*EXTRACT PROVIDED*:
★ ★ ★ ★ ★

- Observed by: Tai-Ahom, People of Assam
- Type: Asian
- Date: Ancient and middle era - Duin-Ha (Gregorian equivalent to March–April) Modern era - 31 January
- Related to: Ancestor worship, Tai folk religion, Sukaphaa (ancestor worship festival in Assam)

= Me-Dam-Me-Phi =

Tai annual ancestor worship festival

Me dam me phi (Ahom:𑜉𑜦𑜧 𑜓𑜪 𑜉𑜦𑜧 𑜇𑜣) is a socio-traditional festival celebrated by the Tai-Ahom and people of Assam. The festival has its roots in the ancestral worship in ancient China, which later developed into the Dam-phi (Ancestor worship) tradition of the Tai people. In the modern era it's celebrated on 31 January while initially it's celebrated in the Tai month of Duin-Ha (March–April) of sexagenary cycle.

==Etymology==
Me-dam-me-phi is a Tai-Ahom word, Mae (𑜉𑜦𑜧) means offering, Dam (𑜓𑜪) means the dead and Phi (𑜇𑜣) means the god. The rituals of the observance of Me Dam Me Phi are written in the book Khyek-lai or Lit Lai Me-Dam-Me-Phi in Tai Ahom language. In other Tai groups distant ancestors are referred as Phi-dam. The ancestor worship ceremonies are mainly divided into two categories: the domestic ancestor worship (Dam-phi) and the social festival (Me-dam-me-phi).

==Origin==
The Ahoms have their own tenets and faith. A very important part of this religion is ancestor worship. Ancestor worship culture began in ancient times still practised among the Chinese and the Tai. From the Ahom Chronicle Pyen kaka it can be known that when Lengdon, the king of Mong Phi (The heavenly kingdom; Tian), sent two of his grandsons Khunlung and Khunlai to Mong Ri, present Xishuangbanna, China at that moment Ye-Cheng-Pha the ancestor literacist of knowledge advised them to perform Umpha, Phuralong, Mae Dam Mae Phi and Rik-khwan worships in different months of a year on different occasions to pay respect to the Phi-Dam (Ancestral Spirit) and Khwan elements in the month of Duen-Ha. Since that day till now, Mae Dam Mae Phi has been observed by all the Tai-Ahom.

★ ★ ★ ★ ★

*SUPPLIED RECORDS*:
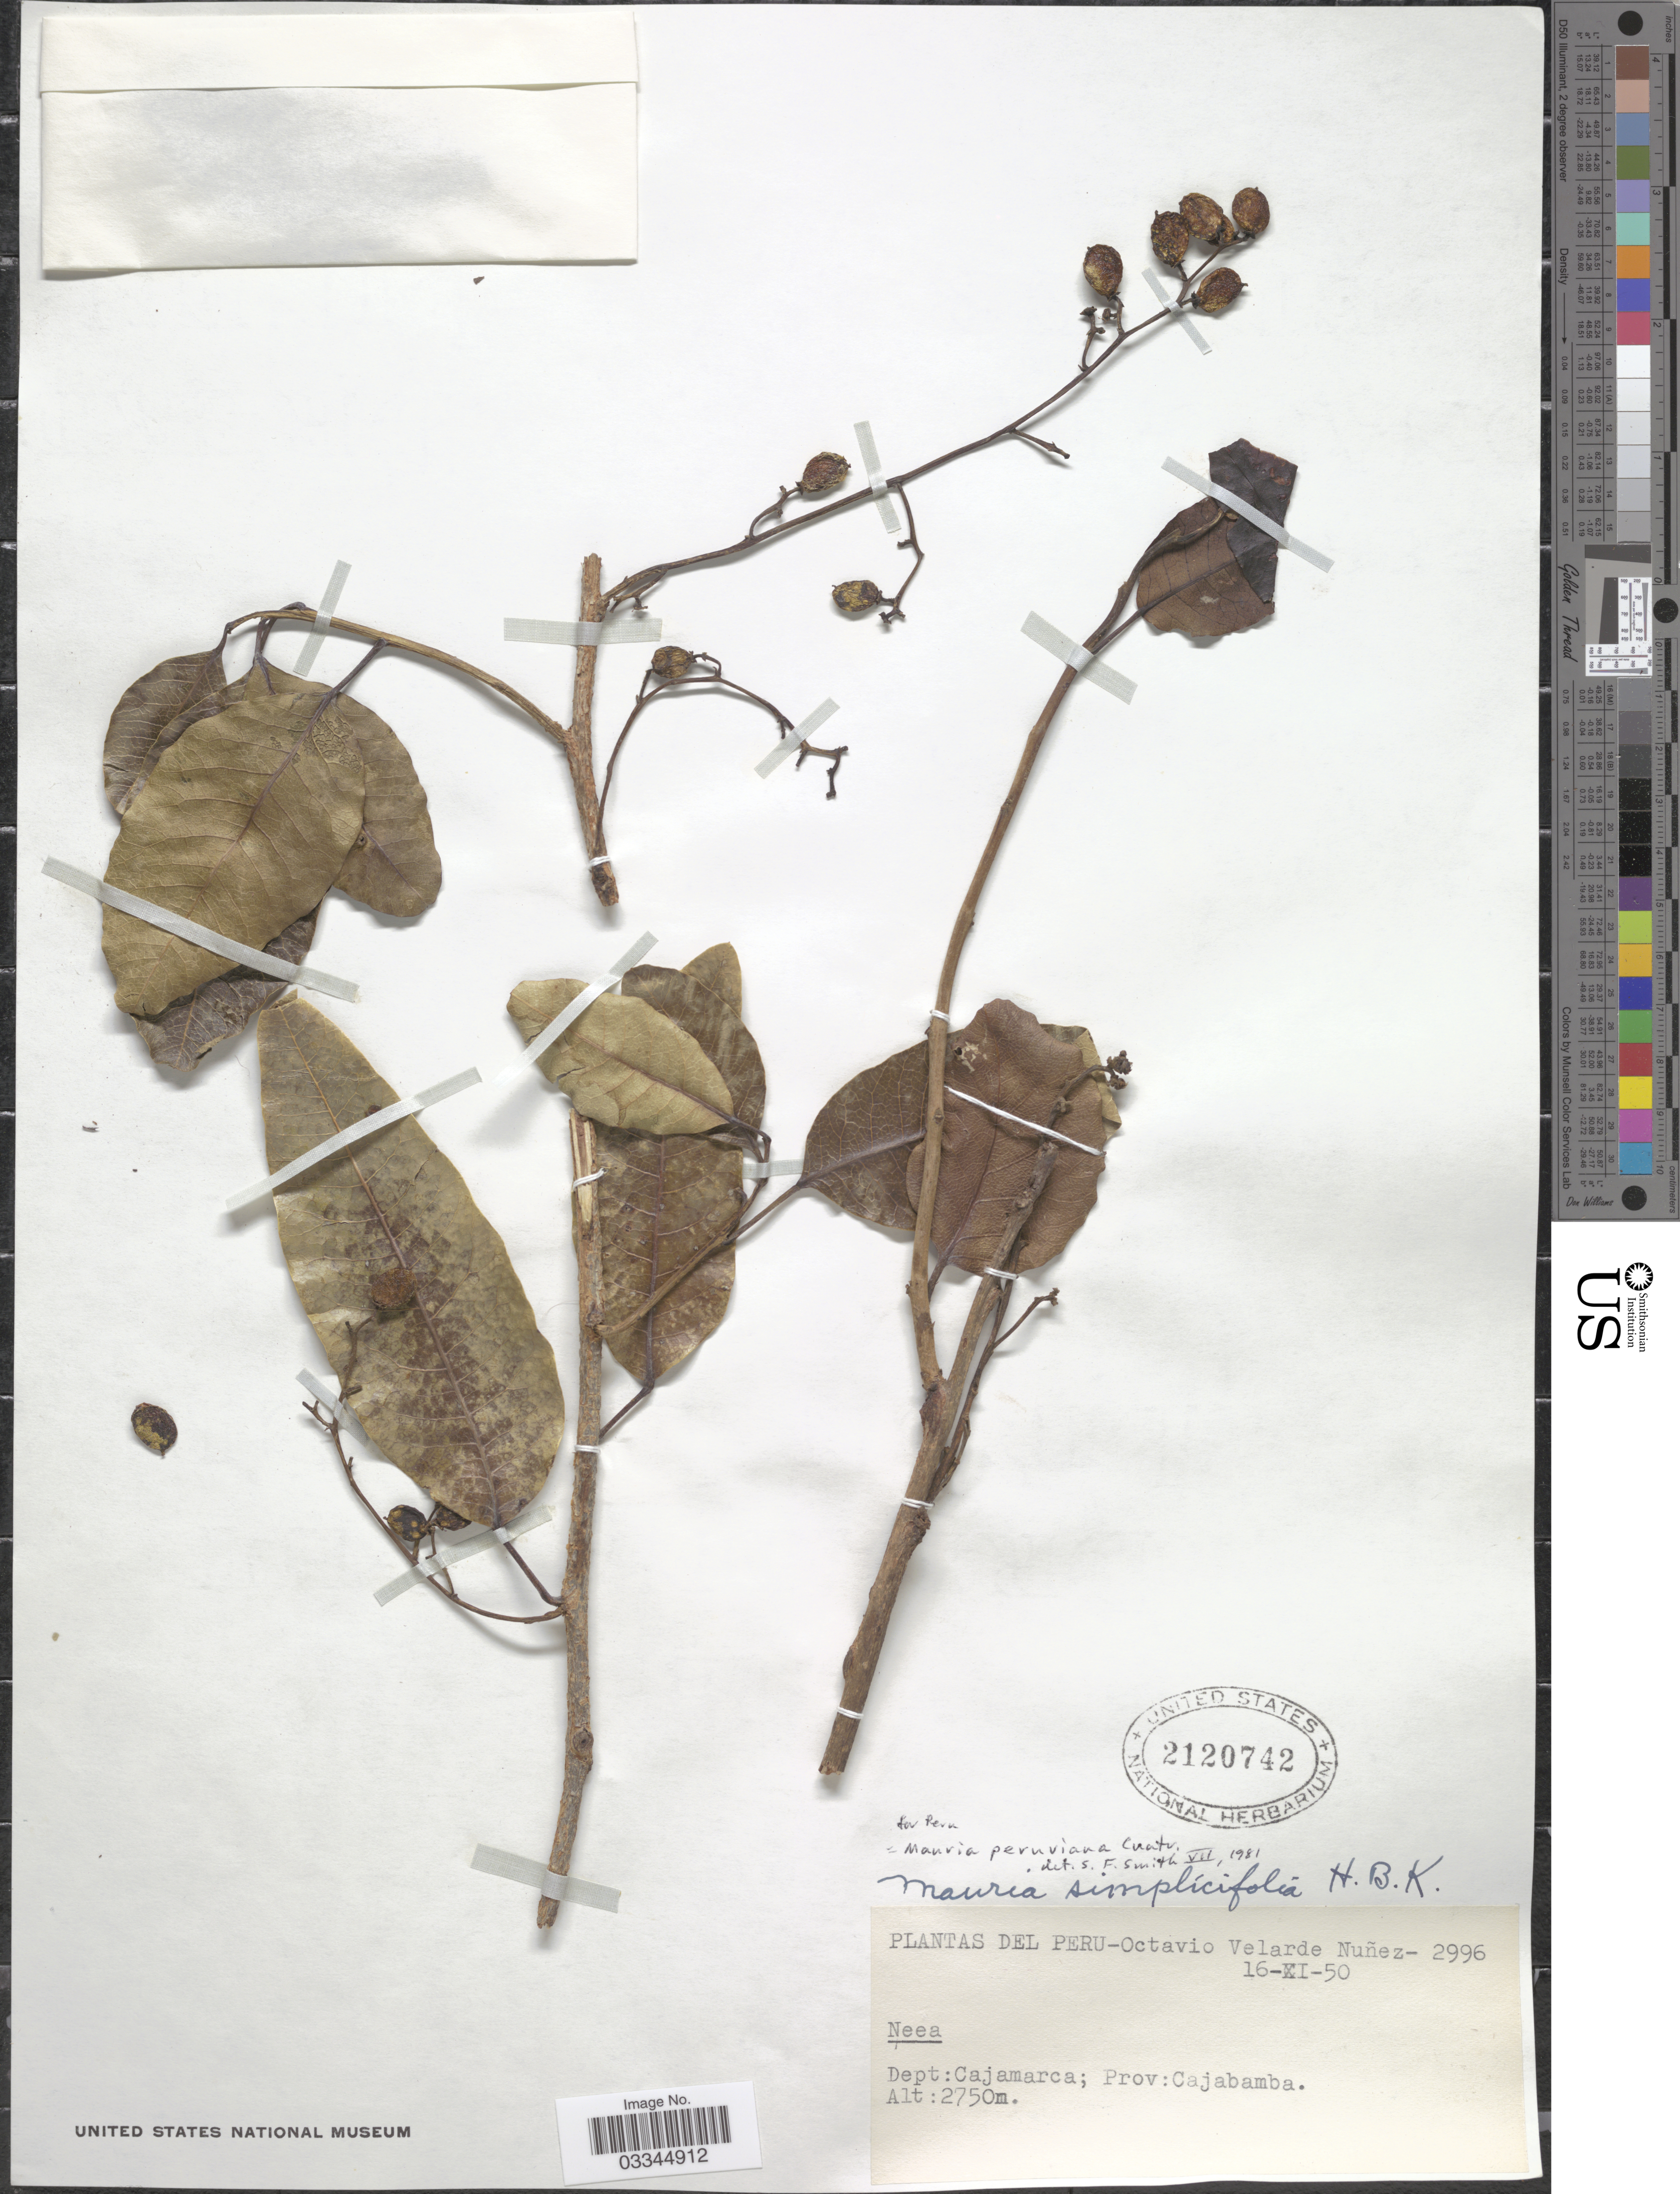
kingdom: Plantae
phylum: Tracheophyta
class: Magnoliopsida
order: Sapindales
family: Anacardiaceae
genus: Mauria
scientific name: Mauria peruviana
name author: Cuatrec.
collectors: O. Velarde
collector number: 2996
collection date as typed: Transcribed d/m/y: 16/11/50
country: Peru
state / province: Cajamarca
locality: Dept: Cajamarca; Prov: Cajabamba.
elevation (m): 2750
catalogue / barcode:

★ ★ ★ ★ ★

*OBJECTIVE*:
Please decide whether each statement agrees with the Me-Dam-Me-Phi text above, answering yes or no and quoting the words of the text that decide it. (a) In the modern era the festival is celebrated on 31 January. (b) The domestic ancestor worship is the ceremony called Me-dam-me-phi. (c) Lengdon sent three of his grandsons to Mong Ri.

*SOLUTION FOR THIS PROBLEM*:
(a) Yes: "In the modern era it's celebrated on 31 January"
(b) No: "the domestic ancestor worship (Dam-phi) and the social festival (Me-dam-me-phi)"
(c) No: "sent two of his grandsons Khunlung and Khunlai to Mong Ri"